I found that the times in the two images below match quite well.

| username: Min_Chen | Original post link

Hello. It seems that the parameters are set too high, exceeding the cluster’s processing capacity, resulting in a high number of down-peers. I suggest you reduce the four parameters you mentioned, starting with the default values, and then gradually adjust the values while observing the cluster’s performance.

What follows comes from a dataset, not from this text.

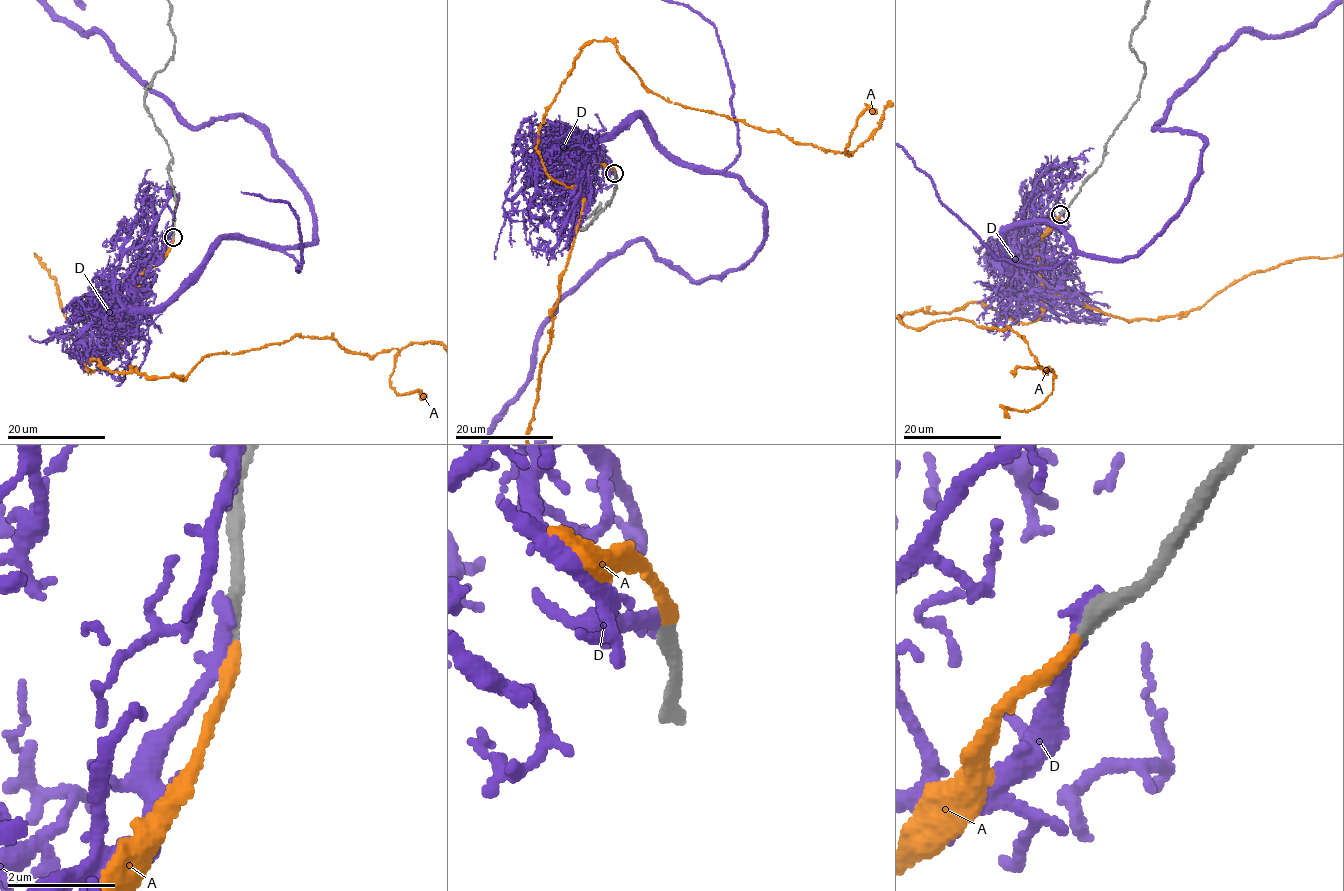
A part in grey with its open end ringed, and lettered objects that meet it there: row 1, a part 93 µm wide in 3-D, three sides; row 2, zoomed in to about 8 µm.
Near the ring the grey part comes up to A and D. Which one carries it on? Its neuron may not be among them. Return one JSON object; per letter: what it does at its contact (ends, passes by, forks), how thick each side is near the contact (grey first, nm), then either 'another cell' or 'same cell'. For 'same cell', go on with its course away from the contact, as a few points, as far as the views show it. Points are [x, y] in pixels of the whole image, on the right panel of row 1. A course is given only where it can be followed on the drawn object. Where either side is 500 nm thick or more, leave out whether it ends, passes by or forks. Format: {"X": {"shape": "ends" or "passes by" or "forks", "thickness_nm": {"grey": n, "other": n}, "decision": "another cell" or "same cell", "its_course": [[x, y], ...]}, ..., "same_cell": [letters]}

| username: ryans | Original post link

Hello, I initially saw some improvement by adjusting the parameters, but after a while, the timeout issue reappeared. Therefore, I suspect that certain regions have problems and are continuously retrying, which slows down the overall progress.

So, what I actually want to know is how to check the progress (logs) of a specific operator and what exactly it is doing at specific times. It seems that simply adjusting parameters won’t completely solve this problem.

| username: Min_Chen | Original post link

Hello,
After adjusting the parameters to smaller or default values, you can observe the monitoring and logs of TiKV to check the scheduling and replication performance to see if you can identify the issue.
You can also upload a copy of the clinic monitoring for us to review together.

| username: system | Original post link

This topic was automatically closed 60 days after the last reply. New replies are no longer allowed.